─── AUSZUG

Kritik an der Fußball-WM in Katar: Was ist an den Vorwürfen dran?
Vorfreude auf ein Sportgroßereignis. Das kindliche Gefühl, das mit dem Countdown zum Anpfiff bei Fans meist indirekt proportional größer wird, will sich bei vielen diesmal einfach nicht einstellen. Das ergab auch eine Umfrage unter KURIER-Lesern Anfang November, bei der nur vier Prozent der Befragten angaben, vor dem Turnier im Fußballfieber zu sein.
Viele können oder wollen sich auf das umstrittene Event nicht einlassen, manche haben das Gefühl, sie dürfen es nicht. Berichte über Menschenrechtsverletzungen, willkürliche Verhaftungen und Korruption sind für einen WM-Ausrichter nicht vollkommen neu – in dieser Intensität aber beispiellos. Aber stimmen die Vorwürfe? Und worum geht es eigentlich genau? Der KURIER gibt einen Überblick:
Die Vergabe ist unter Korruption zustande gekommen.
Stimmt.
Etliche ehemalige Mitglieder des FIFA-Exekutivkomitees, die 2010 bei der Vergabe für die Weltmeisterschaften 2018 und 2022 mitgestimmt haben, sind inzwischen der Korruption überführt. Es soll Schmiergeldzahlungen und Absprachen gegeben haben. Im Zentrum der aktuellen Kritik steht unter anderem ein gemeinsames Essen im Pariser Élysée-Palast mit dem damaligen Präsidenten Nicolas Sarkozy, dem damaligen Kronprinzen und heutigen Emir von Katar, Hamad bin Khalifa Al Thani, und dem damaligen UEFA-Chef Michel Platini, der sich zehn Tage danach bei der Vergabe statt für die USA für Katar eingesetzt hat. Katar bestreitet bis heute, unlautere Mittel eingesetzt zu haben, wenngleich zuletzt sogar bekannt wurde, dass die Organisatoren mit ehemaligen Spionen zusammengearbeitet haben, um Druck auf die FIFA auszuüben.

──────
─── AUFGEFÜHRTE EINTRÄGE

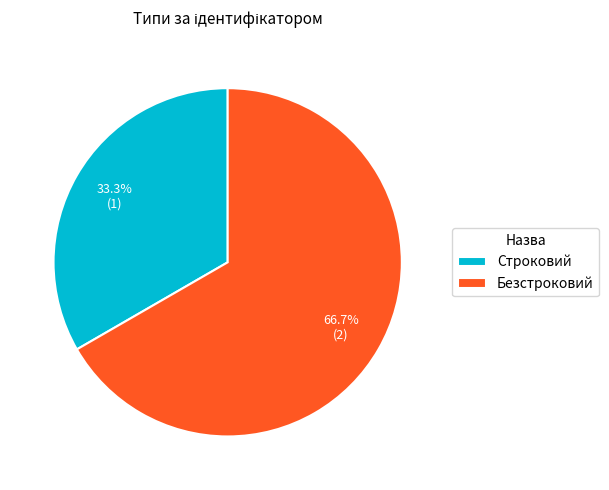

What portion of the pie excludes Строковий?

66.7%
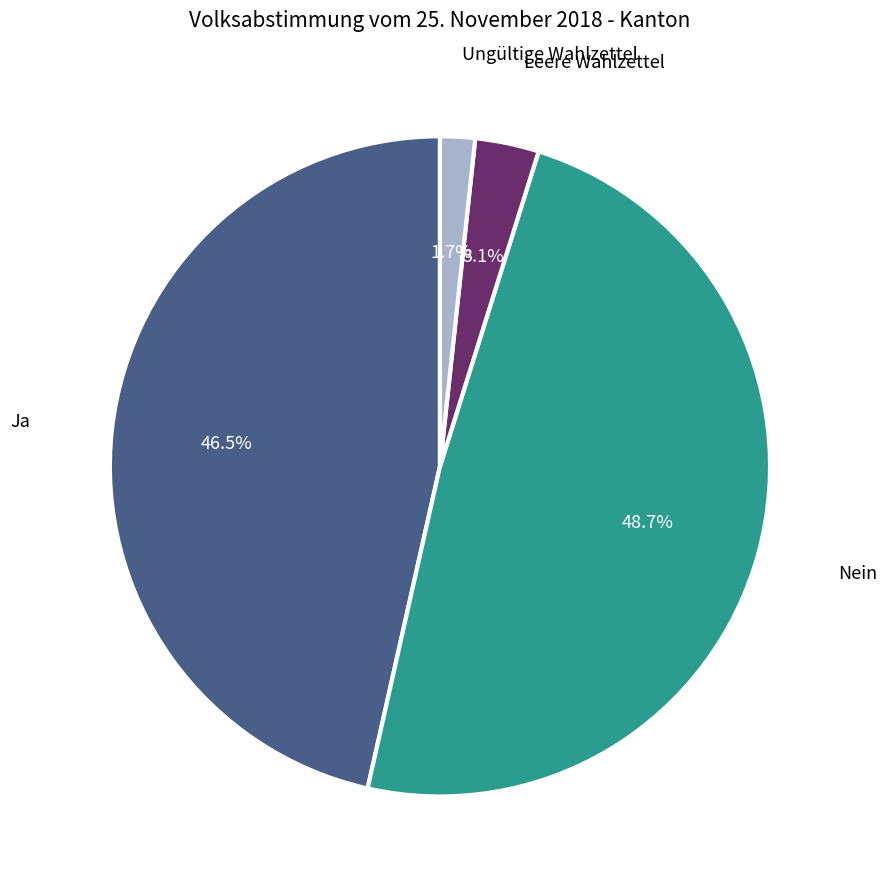

How many segments does this pie chart have?

4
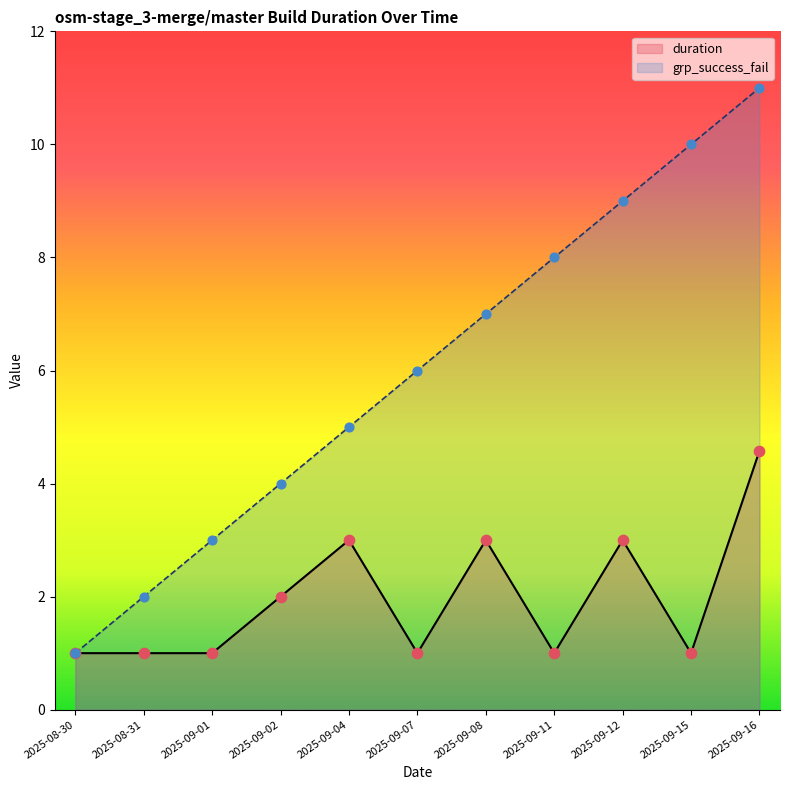

At how many categories does at least one series exceed 10?

1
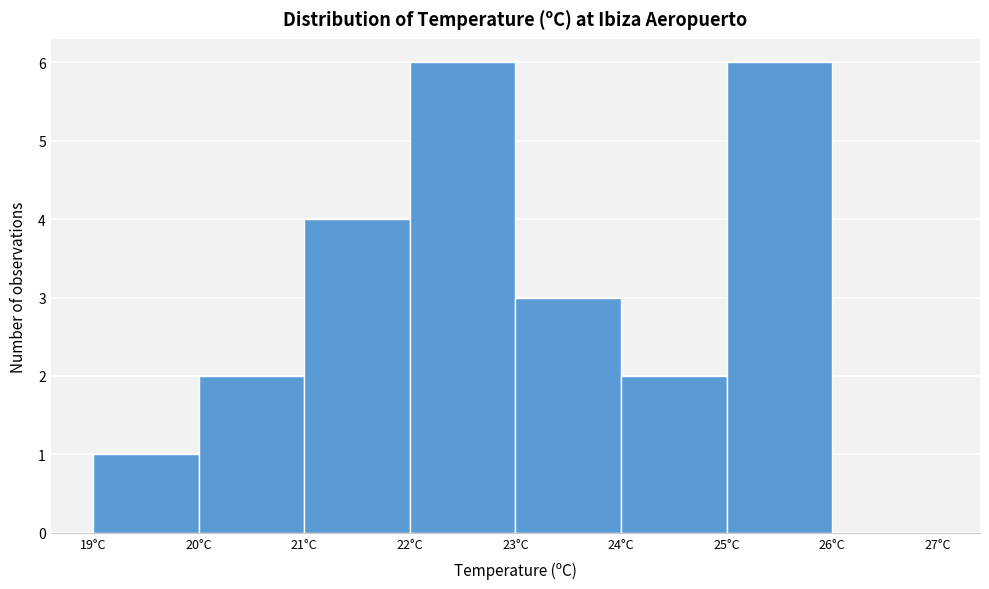

Reading left to right, transcribe this chart: for each bar, give the range it covers on the x-axis and its height. The values are not printed on the chart, so give them approximately, as read against the axis.

19 to 20: 1
20 to 21: 2
21 to 22: 4
22 to 23: 6
23 to 24: 3
24 to 25: 2
25 to 26: 6
26 to 27: 0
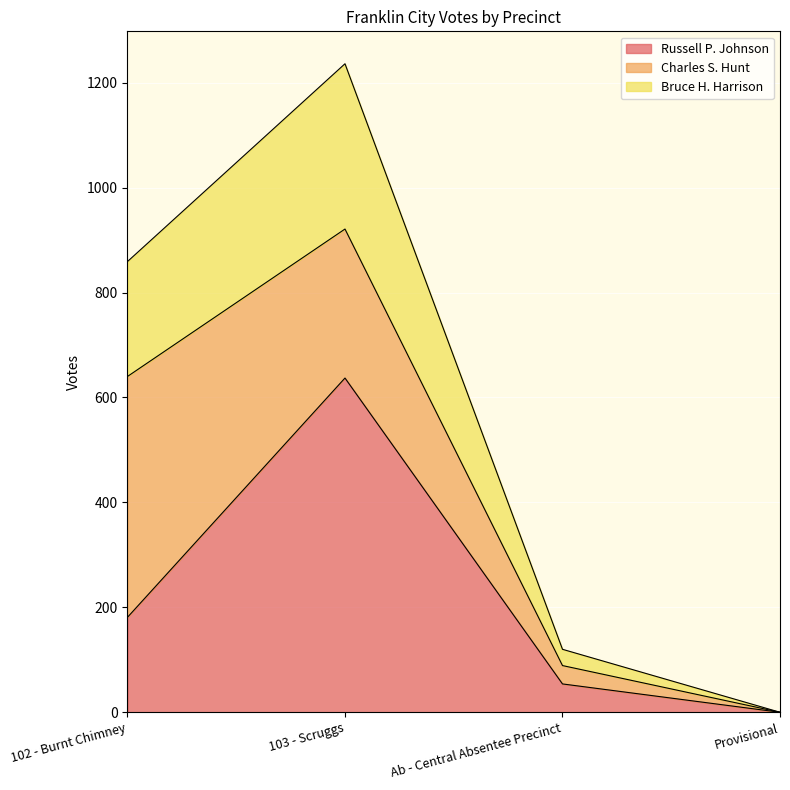

What value does the Russell P. Johnson series have at Ab - Central Absentee Precinct, to the nearest 100?

100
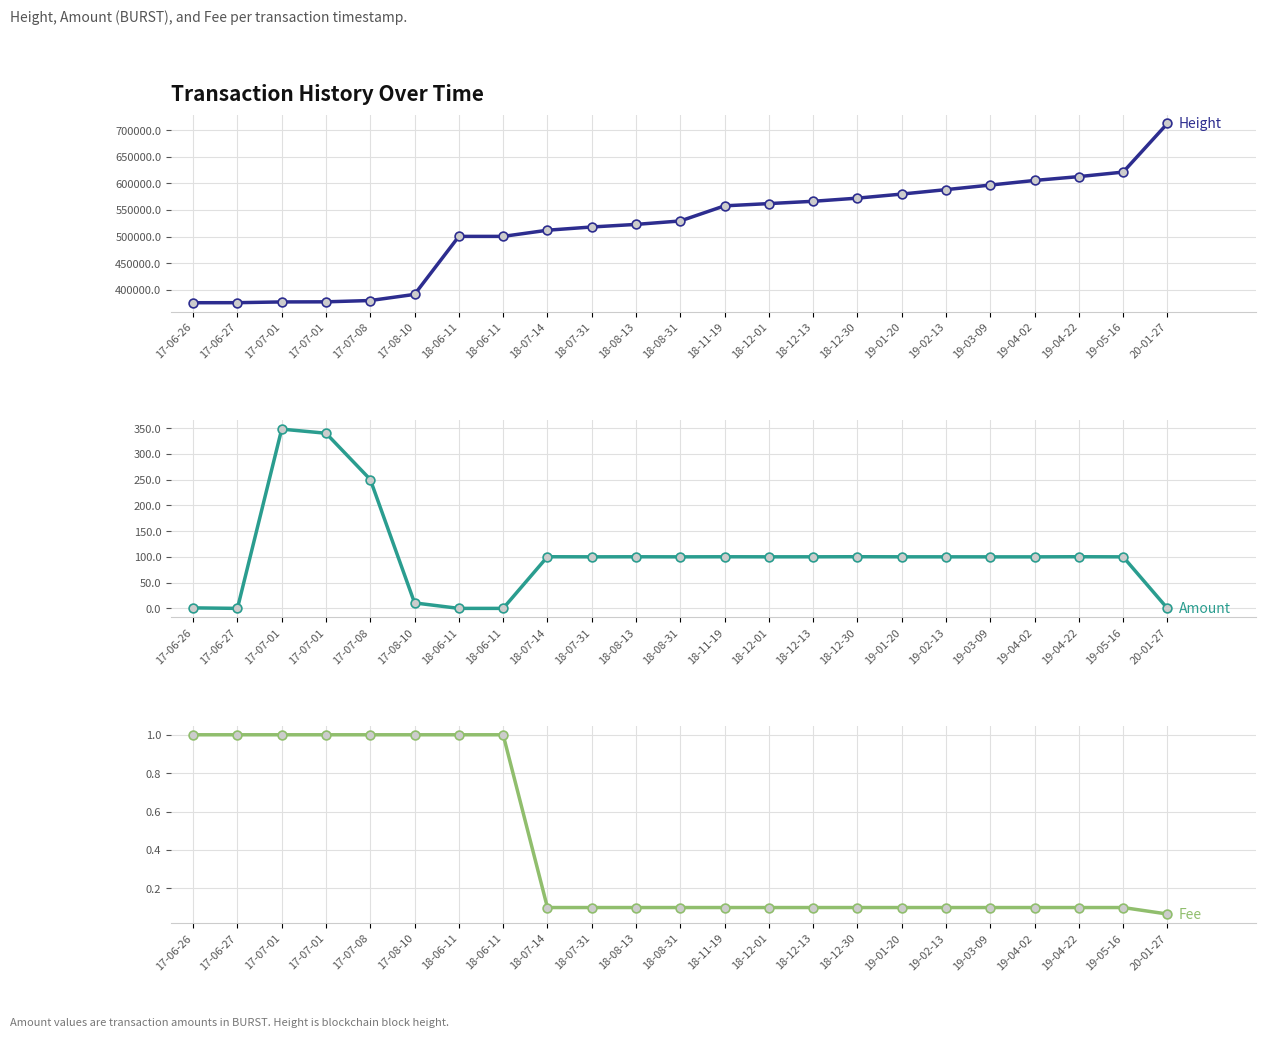

At how many categories does at least one series exceed 20644?

23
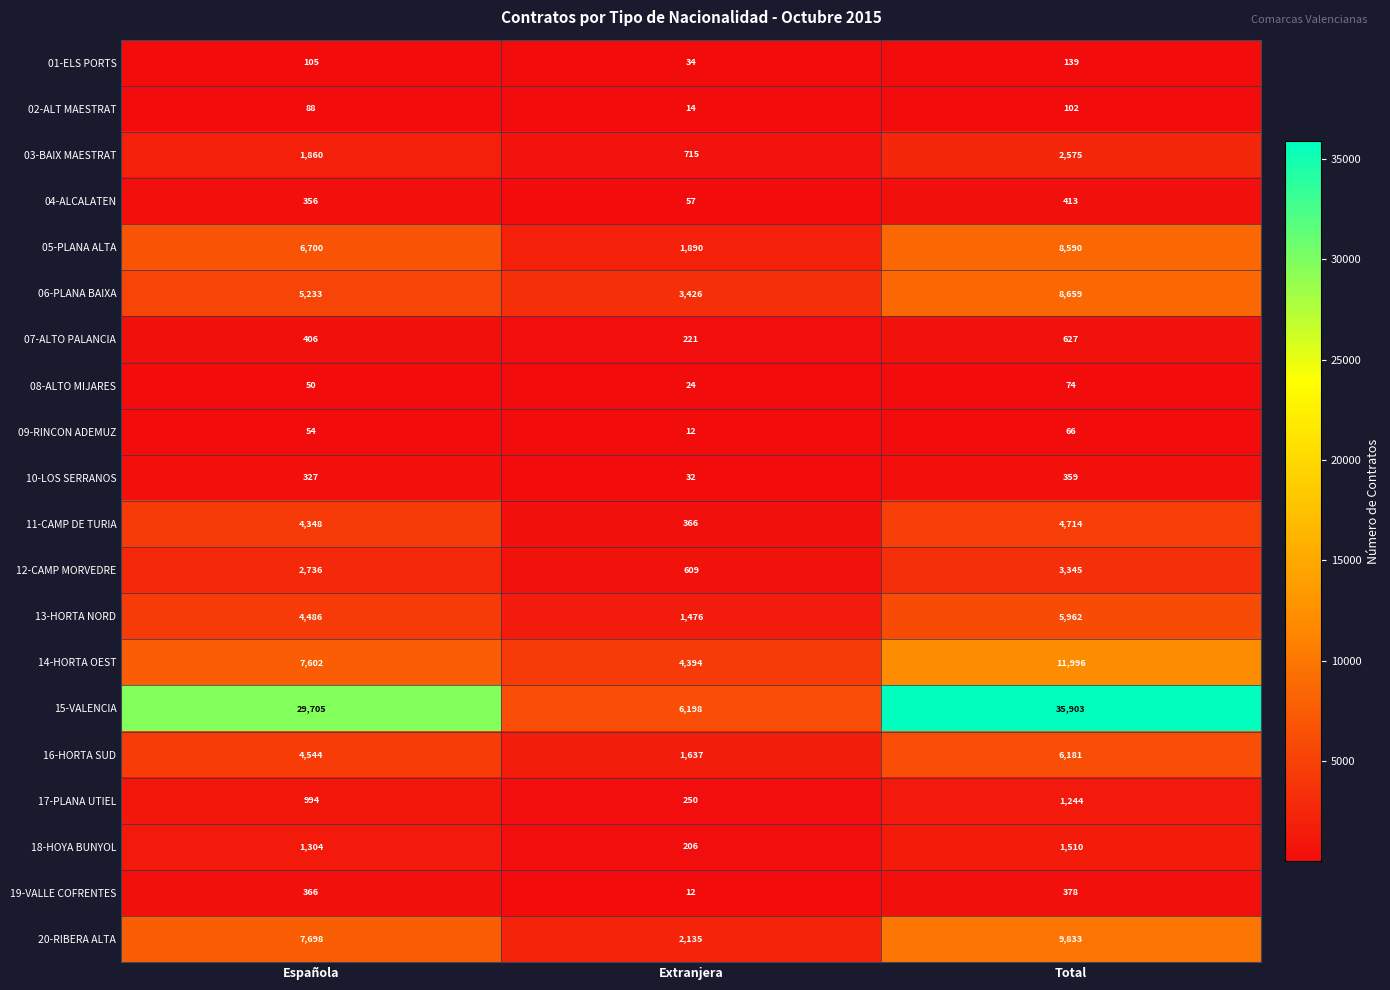

Is it true that 10-LOS SERRANOS equals 327 at Española?

True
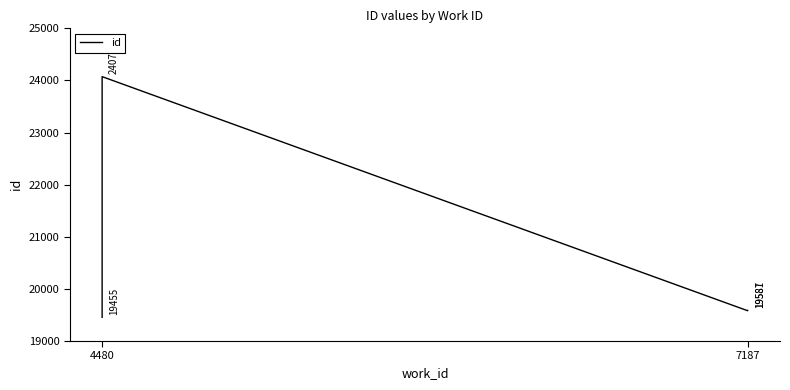

What position from the right is 4480?

4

──────

- **ZU ERLEDIGENDE SCHRITTE**
1. Aktualisiere im Auszug den Teil, der mit den Worten „Etliche ehemalige Mitglieder“ beginnt und mit „die FIFA auszuüben.“ endet, und setze dabei „Präsidentenpalast“ an die Stelle von „Élysée-Palast“.
2. Wiederhole aus den Einträgen wortgetreu den Teil, der mit der Zeile beginnt, die „Reading left to“ enthält, und bis zum Ende der Einträge reicht, beide Enden eingeschlossen. Lass die Bilder dabei weg.

- **ERGEBNISSE JE AUFGABE**
1.
Etliche ehemalige Mitglieder des FIFA-Exekutivkomitees, die 2010 bei der Vergabe für die Weltmeisterschaften 2018 und 2022 mitgestimmt haben, sind inzwischen der Korruption überführt. Es soll Schmiergeldzahlungen und Absprachen gegeben haben. Im Zentrum der aktuellen Kritik steht unter anderem ein gemeinsames Essen im Pariser Präsidentenpalast mit dem damaligen Präsidenten Nicolas Sarkozy, dem damaligen Kronprinzen und heutigen Emir von Katar, Hamad bin Khalifa Al Thani, und dem damaligen UEFA-Chef Michel Platini, der sich zehn Tage danach bei der Vergabe statt für die USA für Katar eingesetzt hat. Katar bestreitet bis heute, unlautere Mittel eingesetzt zu haben, wenngleich zuletzt sogar bekannt wurde, dass die Organisatoren mit ehemaligen Spionen zusammengearbeitet haben, um Druck auf die FIFA auszuüben.

2.
Reading left to right, transcribe this chart: for each bar, give the range it covers on the x-axis and its height. The values are not printed on the chart, so give them approximately, as read against the axis.

19 to 20: 1
20 to 21: 2
21 to 22: 4
22 to 23: 6
23 to 24: 3
24 to 25: 2
25 to 26: 6
26 to 27: 0

What value does the Russell P. Johnson series have at Ab - Central Absentee Precinct, to the nearest 100?

100

At how many categories does at least one series exceed 20644?

23

Is it true that 10-LOS SERRANOS equals 327 at Española?

True

What position from the right is 4480?

4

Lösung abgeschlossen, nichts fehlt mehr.